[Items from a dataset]

______

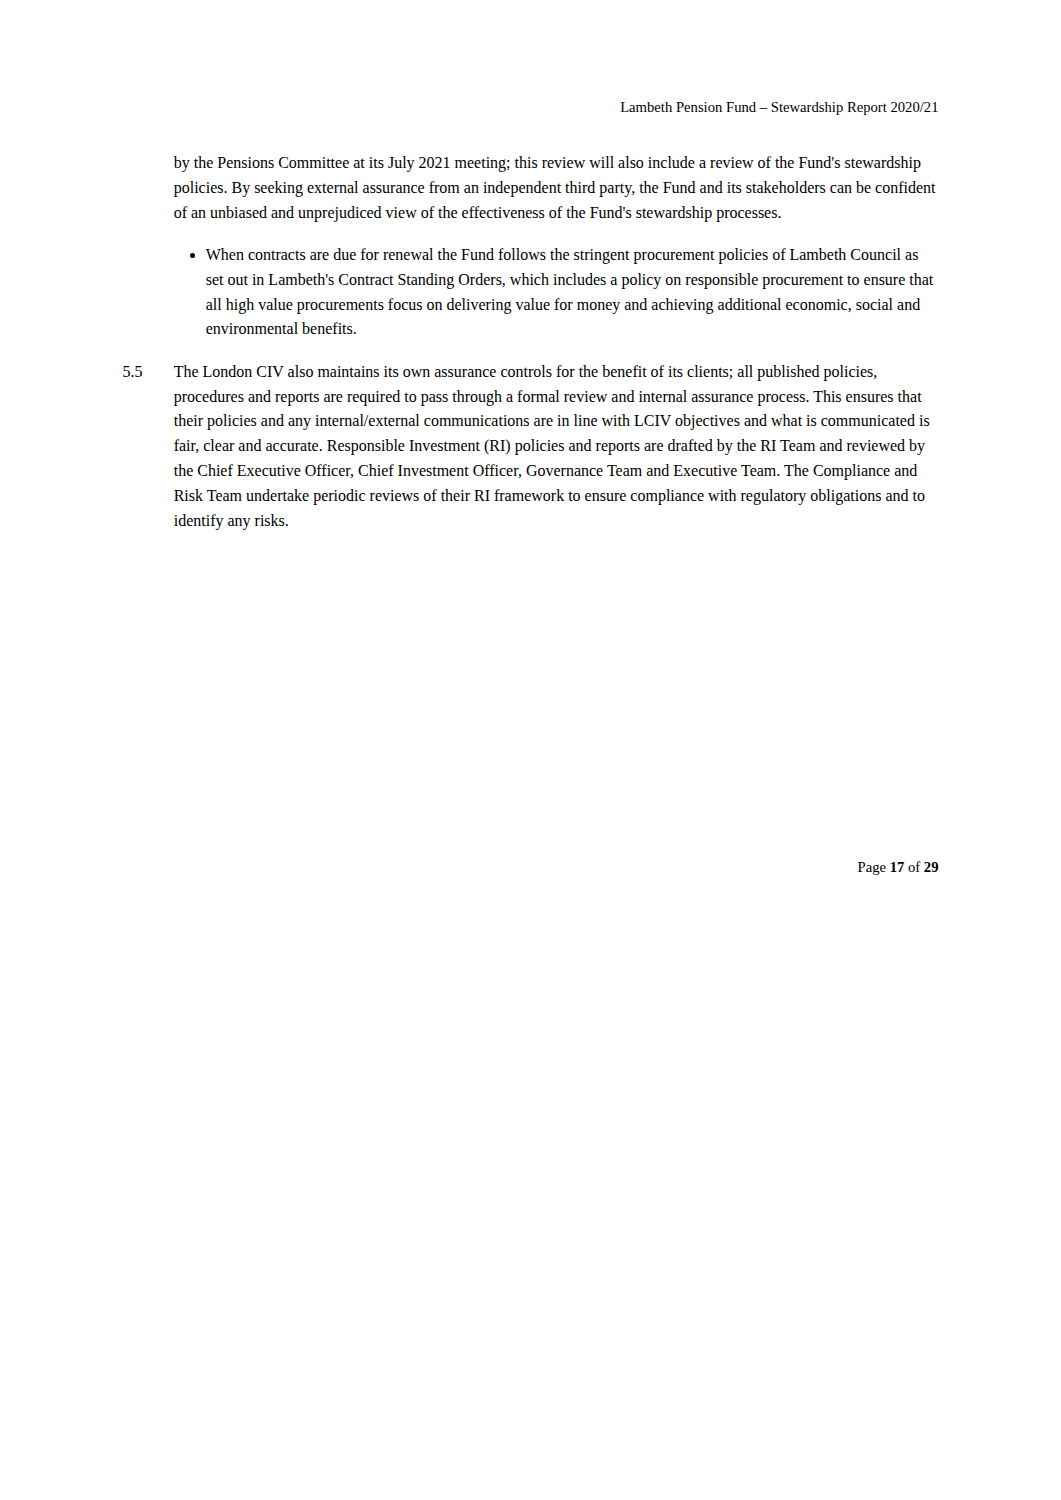Lambeth Pension Fund – Stewardship Report 2020/21
by the Pensions Committee at its July 2021 meeting; this review will also include a review of the Fund's stewardship policies. By seeking external assurance from an independent third party, the Fund and its stakeholders can be confident of an unbiased and unprejudiced view of the effectiveness of the Fund's stewardship processes.
When contracts are due for renewal the Fund follows the stringent procurement policies of Lambeth Council as set out in Lambeth's Contract Standing Orders, which includes a policy on responsible procurement to ensure that all high value procurements focus on delivering value for money and achieving additional economic, social and environmental benefits.
5.5
The London CIV also maintains its own assurance controls for the benefit of its clients; all published policies, procedures and reports are required to pass through a formal review and internal assurance process. This ensures that their policies and any internal/external communications are in line with LCIV objectives and what is communicated is fair, clear and accurate. Responsible Investment (RI) policies and reports are drafted by the RI Team and reviewed by the Chief Executive Officer, Chief Investment Officer, Governance Team and Executive Team. The Compliance and Risk Team undertake periodic reviews of their RI framework to ensure compliance with regulatory obligations and to identify any risks.
Page 17 of 29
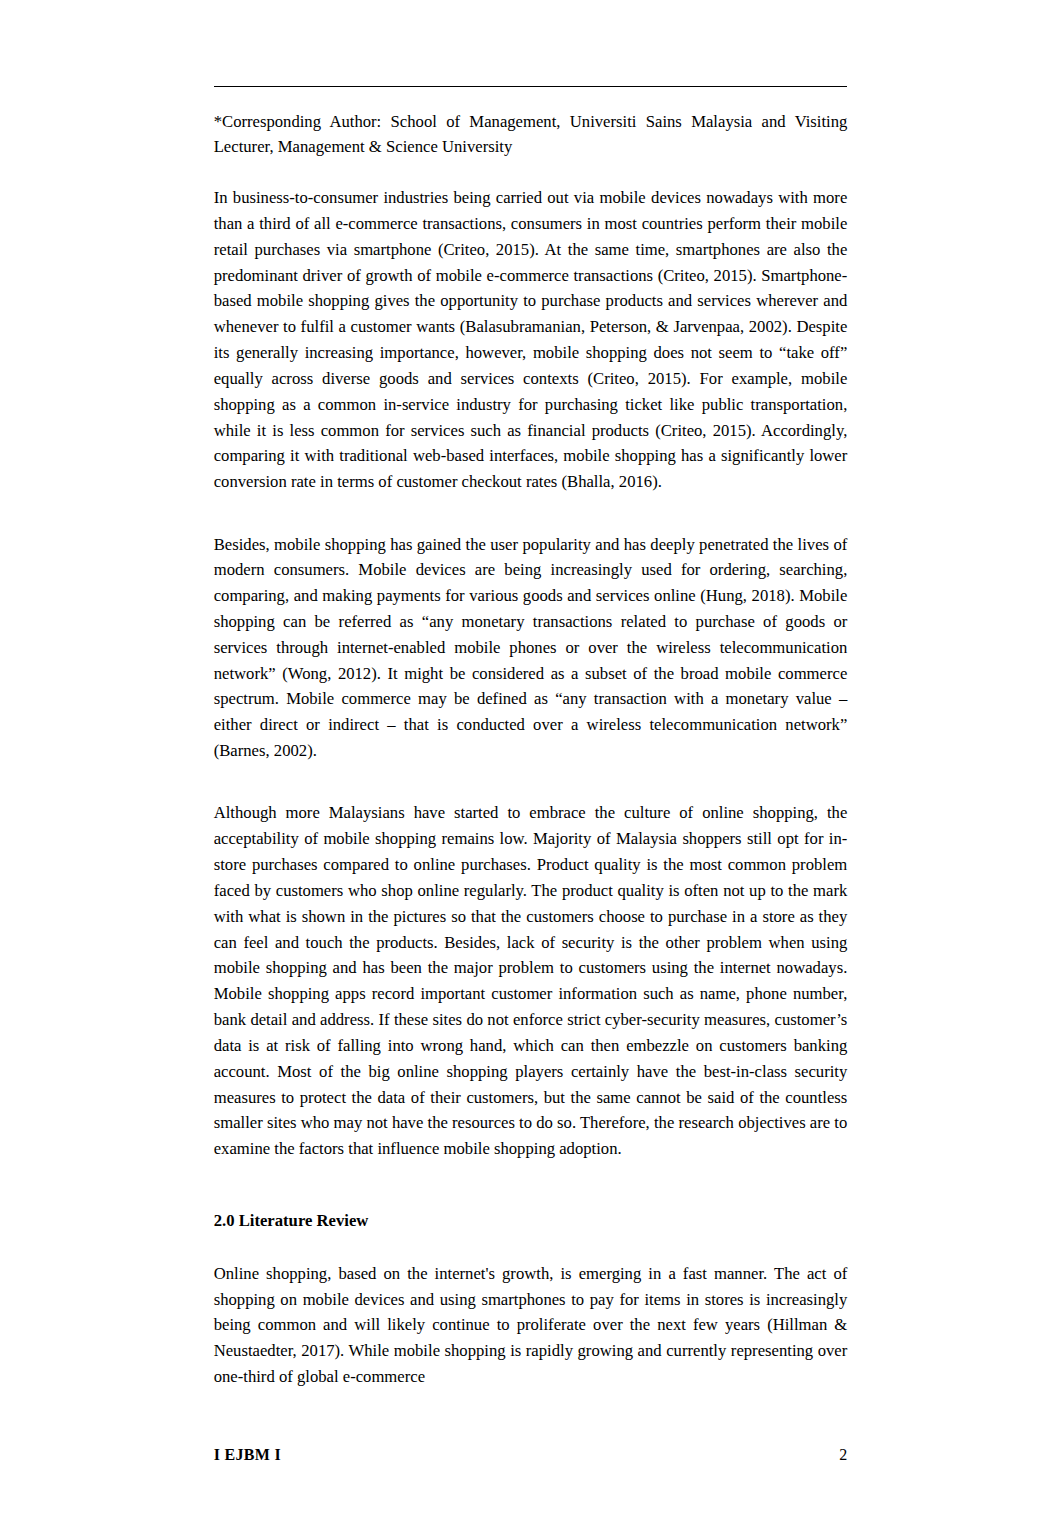*Corresponding Author: School of Management, Universiti Sains Malaysia and Visiting Lecturer, Management & Science University
In business-to-consumer industries being carried out via mobile devices nowadays with more than a third of all e-commerce transactions, consumers in most countries perform their mobile retail purchases via smartphone (Criteo, 2015). At the same time, smartphones are also the predominant driver of growth of mobile e-commerce transactions (Criteo, 2015). Smartphone-based mobile shopping gives the opportunity to purchase products and services wherever and whenever to fulfil a customer wants (Balasubramanian, Peterson, & Jarvenpaa, 2002). Despite its generally increasing importance, however, mobile shopping does not seem to “take off” equally across diverse goods and services contexts (Criteo, 2015). For example, mobile shopping as a common in-service industry for purchasing ticket like public transportation, while it is less common for services such as financial products (Criteo, 2015). Accordingly, comparing it with traditional web-based interfaces, mobile shopping has a significantly lower conversion rate in terms of customer checkout rates (Bhalla, 2016).
Besides, mobile shopping has gained the user popularity and has deeply penetrated the lives of modern consumers. Mobile devices are being increasingly used for ordering, searching, comparing, and making payments for various goods and services online (Hung, 2018). Mobile shopping can be referred as “any monetary transactions related to purchase of goods or services through internet-enabled mobile phones or over the wireless telecommunication network” (Wong, 2012). It might be considered as a subset of the broad mobile commerce spectrum. Mobile commerce may be defined as “any transaction with a monetary value – either direct or indirect – that is conducted over a wireless telecommunication network” (Barnes, 2002).
Although more Malaysians have started to embrace the culture of online shopping, the acceptability of mobile shopping remains low. Majority of Malaysia shoppers still opt for in-store purchases compared to online purchases. Product quality is the most common problem faced by customers who shop online regularly. The product quality is often not up to the mark with what is shown in the pictures so that the customers choose to purchase in a store as they can feel and touch the products. Besides, lack of security is the other problem when using mobile shopping and has been the major problem to customers using the internet nowadays. Mobile shopping apps record important customer information such as name, phone number, bank detail and address. If these sites do not enforce strict cyber-security measures, customer’s data is at risk of falling into wrong hand, which can then embezzle on customers banking account. Most of the big online shopping players certainly have the best-in-class security measures to protect the data of their customers, but the same cannot be said of the countless smaller sites who may not have the resources to do so. Therefore, the research objectives are to examine the factors that influence mobile shopping adoption.
2.0 Literature Review
Online shopping, based on the internet's growth, is emerging in a fast manner. The act of shopping on mobile devices and using smartphones to pay for items in stores is increasingly being common and will likely continue to proliferate over the next few years (Hillman & Neustaedter, 2017). While mobile shopping is rapidly growing and currently representing over one-third of global e-commerce
I EJBM I 2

______

> PROBLEM STATEMENT:
Leave out the images and repeat the rest of the data word for word.

> TASK ANSWER:
Lambeth Pension Fund – Stewardship Report 2020/21
by the Pensions Committee at its July 2021 meeting; this review will also include a review of the Fund's stewardship policies. By seeking external assurance from an independent third party, the Fund and its stakeholders can be confident of an unbiased and unprejudiced view of the effectiveness of the Fund's stewardship processes.
When contracts are due for renewal the Fund follows the stringent procurement policies of Lambeth Council as set out in Lambeth's Contract Standing Orders, which includes a policy on responsible procurement to ensure that all high value procurements focus on delivering value for money and achieving additional economic, social and environmental benefits.
5.5
The London CIV also maintains its own assurance controls for the benefit of its clients; all published policies, procedures and reports are required to pass through a formal review and internal assurance process. This ensures that their policies and any internal/external communications are in line with LCIV objectives and what is communicated is fair, clear and accurate. Responsible Investment (RI) policies and reports are drafted by the RI Team and reviewed by the Chief Executive Officer, Chief Investment Officer, Governance Team and Executive Team. The Compliance and Risk Team undertake periodic reviews of their RI framework to ensure compliance with regulatory obligations and to identify any risks.
Page 17 of 29
*Corresponding Author: School of Management, Universiti Sains Malaysia and Visiting Lecturer, Management & Science University
In business-to-consumer industries being carried out via mobile devices nowadays with more than a third of all e-commerce transactions, consumers in most countries perform their mobile retail purchases via smartphone (Criteo, 2015). At the same time, smartphones are also the predominant driver of growth of mobile e-commerce transactions (Criteo, 2015). Smartphone-based mobile shopping gives the opportunity to purchase products and services wherever and whenever to fulfil a customer wants (Balasubramanian, Peterson, & Jarvenpaa, 2002). Despite its generally increasing importance, however, mobile shopping does not seem to “take off” equally across diverse goods and services contexts (Criteo, 2015). For example, mobile shopping as a common in-service industry for purchasing ticket like public transportation, while it is less common for services such as financial products (Criteo, 2015). Accordingly, comparing it with traditional web-based interfaces, mobile shopping has a significantly lower conversion rate in terms of customer checkout rates (Bhalla, 2016).
Besides, mobile shopping has gained the user popularity and has deeply penetrated the lives of modern consumers. Mobile devices are being increasingly used for ordering, searching, comparing, and making payments for various goods and services online (Hung, 2018). Mobile shopping can be referred as “any monetary transactions related to purchase of goods or services through internet-enabled mobile phones or over the wireless telecommunication network” (Wong, 2012). It might be considered as a subset of the broad mobile commerce spectrum. Mobile commerce may be defined as “any transaction with a monetary value – either direct or indirect – that is conducted over a wireless telecommunication network” (Barnes, 2002).
Although more Malaysians have started to embrace the culture of online shopping, the acceptability of mobile shopping remains low. Majority of Malaysia shoppers still opt for in-store purchases compared to online purchases. Product quality is the most common problem faced by customers who shop online regularly. The product quality is often not up to the mark with what is shown in the pictures so that the customers choose to purchase in a store as they can feel and touch the products. Besides, lack of security is the other problem when using mobile shopping and has been the major problem to customers using the internet nowadays. Mobile shopping apps record important customer information such as name, phone number, bank detail and address. If these sites do not enforce strict cyber-security measures, customer’s data is at risk of falling into wrong hand, which can then embezzle on customers banking account. Most of the big online shopping players certainly have the best-in-class security measures to protect the data of their customers, but the same cannot be said of the countless smaller sites who may not have the resources to do so. Therefore, the research objectives are to examine the factors that influence mobile shopping adoption.
2.0 Literature Review
Online shopping, based on the internet's growth, is emerging in a fast manner. The act of shopping on mobile devices and using smartphones to pay for items in stores is increasingly being common and will likely continue to proliferate over the next few years (Hillman & Neustaedter, 2017). While mobile shopping is rapidly growing and currently representing over one-third of global e-commerce
I EJBM I 2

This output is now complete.